• _About this task_
Pictures excluded, copy every record that follows exactly as it appears.

Data extract START

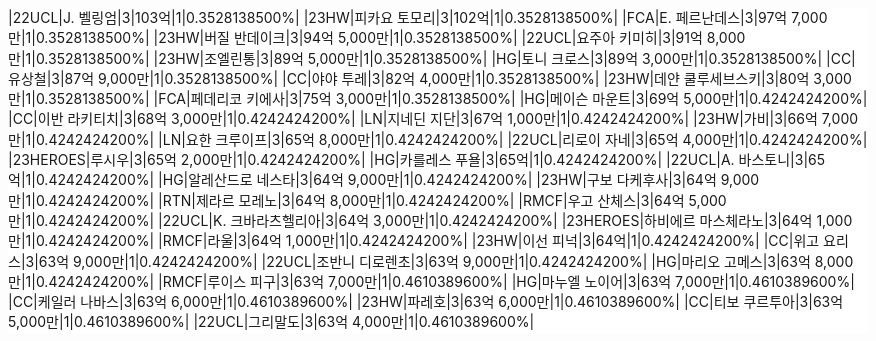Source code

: |22UCL|J. 벨링엄|3|103억|1|0.3528138500%|
|23HW|피카요 토모리|3|102억|1|0.3528138500%|
|FCA|E. 페르난데스|3|97억 7,000만|1|0.3528138500%|
|23HW|버질 반데이크|3|94억 5,000만|1|0.3528138500%|
|22UCL|요주아 키미히|3|91억 8,000만|1|0.3528138500%|
|23HW|조엘린통|3|89억 5,000만|1|0.3528138500%|
|HG|토니 크로스|3|89억 3,000만|1|0.3528138500%|
|CC|유상철|3|87억 9,000만|1|0.3528138500%|
|CC|야야 투레|3|82억 4,000만|1|0.3528138500%|
|23HW|데얀 쿨루세브스키|3|80억 3,000만|1|0.3528138500%|
|FCA|페데리코 키에사|3|75억 3,000만|1|0.3528138500%|
|HG|메이슨 마운트|3|69억 5,000만|1|0.4242424200%|
|CC|이반 라키티치|3|68억 3,000만|1|0.4242424200%|
|LN|지네딘 지단|3|67억 1,000만|1|0.4242424200%|
|23HW|가비|3|66억 7,000만|1|0.4242424200%|
|LN|요한 크루이프|3|65억 8,000만|1|0.4242424200%|
|22UCL|리로이 자네|3|65억 4,000만|1|0.4242424200%|
|23HEROES|루시우|3|65억 2,000만|1|0.4242424200%|
|HG|카를레스 푸욜|3|65억|1|0.4242424200%|
|22UCL|A. 바스토니|3|65억|1|0.4242424200%|
|HG|알레산드로 네스타|3|64억 9,000만|1|0.4242424200%|
|23HW|구보 다케후사|3|64억 9,000만|1|0.4242424200%|
|RTN|제라르 모레노|3|64억 8,000만|1|0.4242424200%|
|RMCF|우고 산체스|3|64억 5,000만|1|0.4242424200%|
|22UCL|K. 크바라츠헬리아|3|64억 3,000만|1|0.4242424200%|
|23HEROES|하비에르 마스체라노|3|64억 1,000만|1|0.4242424200%|
|RMCF|라울|3|64억 1,000만|1|0.4242424200%|
|23HW|이선 피넉|3|64억|1|0.4242424200%|
|CC|위고 요리스|3|63억 9,000만|1|0.4242424200%|
|22UCL|조반니 디로렌초|3|63억 9,000만|1|0.4242424200%|
|HG|마리오 고메스|3|63억 8,000만|1|0.4242424200%|
|RMCF|루이스 피구|3|63억 7,000만|1|0.4610389600%|
|HG|마누엘 노이어|3|63억 7,000만|1|0.4610389600%|
|CC|케일러 나바스|3|63억 6,000만|1|0.4610389600%|
|23HW|파레호|3|63억 6,000만|1|0.4610389600%|
|CC|티보 쿠르투아|3|63억 5,000만|1|0.4610389600%|
|22UCL|그리말도|3|63억 4,000만|1|0.4610389600%|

Data extract END

• _Answer to this task_
Source code

: |22UCL|J. 벨링엄|3|103억|1|0.3528138500%|
|23HW|피카요 토모리|3|102억|1|0.3528138500%|
|FCA|E. 페르난데스|3|97억 7,000만|1|0.3528138500%|
|23HW|버질 반데이크|3|94억 5,000만|1|0.3528138500%|
|22UCL|요주아 키미히|3|91억 8,000만|1|0.3528138500%|
|23HW|조엘린통|3|89억 5,000만|1|0.3528138500%|
|HG|토니 크로스|3|89억 3,000만|1|0.3528138500%|
|CC|유상철|3|87억 9,000만|1|0.3528138500%|
|CC|야야 투레|3|82억 4,000만|1|0.3528138500%|
|23HW|데얀 쿨루세브스키|3|80억 3,000만|1|0.3528138500%|
|FCA|페데리코 키에사|3|75억 3,000만|1|0.3528138500%|
|HG|메이슨 마운트|3|69억 5,000만|1|0.4242424200%|
|CC|이반 라키티치|3|68억 3,000만|1|0.4242424200%|
|LN|지네딘 지단|3|67억 1,000만|1|0.4242424200%|
|23HW|가비|3|66억 7,000만|1|0.4242424200%|
|LN|요한 크루이프|3|65억 8,000만|1|0.4242424200%|
|22UCL|리로이 자네|3|65억 4,000만|1|0.4242424200%|
|23HEROES|루시우|3|65억 2,000만|1|0.4242424200%|
|HG|카를레스 푸욜|3|65억|1|0.4242424200%|
|22UCL|A. 바스토니|3|65억|1|0.4242424200%|
|HG|알레산드로 네스타|3|64억 9,000만|1|0.4242424200%|
|23HW|구보 다케후사|3|64억 9,000만|1|0.4242424200%|
|RTN|제라르 모레노|3|64억 8,000만|1|0.4242424200%|
|RMCF|우고 산체스|3|64억 5,000만|1|0.4242424200%|
|22UCL|K. 크바라츠헬리아|3|64억 3,000만|1|0.4242424200%|
|23HEROES|하비에르 마스체라노|3|64억 1,000만|1|0.4242424200%|
|RMCF|라울|3|64억 1,000만|1|0.4242424200%|
|23HW|이선 피넉|3|64억|1|0.4242424200%|
|CC|위고 요리스|3|63억 9,000만|1|0.4242424200%|
|22UCL|조반니 디로렌초|3|63억 9,000만|1|0.4242424200%|
|HG|마리오 고메스|3|63억 8,000만|1|0.4242424200%|
|RMCF|루이스 피구|3|63억 7,000만|1|0.4610389600%|
|HG|마누엘 노이어|3|63억 7,000만|1|0.4610389600%|
|CC|케일러 나바스|3|63억 6,000만|1|0.4610389600%|
|23HW|파레호|3|63억 6,000만|1|0.4610389600%|
|CC|티보 쿠르투아|3|63억 5,000만|1|0.4610389600%|
|22UCL|그리말도|3|63억 4,000만|1|0.4610389600%|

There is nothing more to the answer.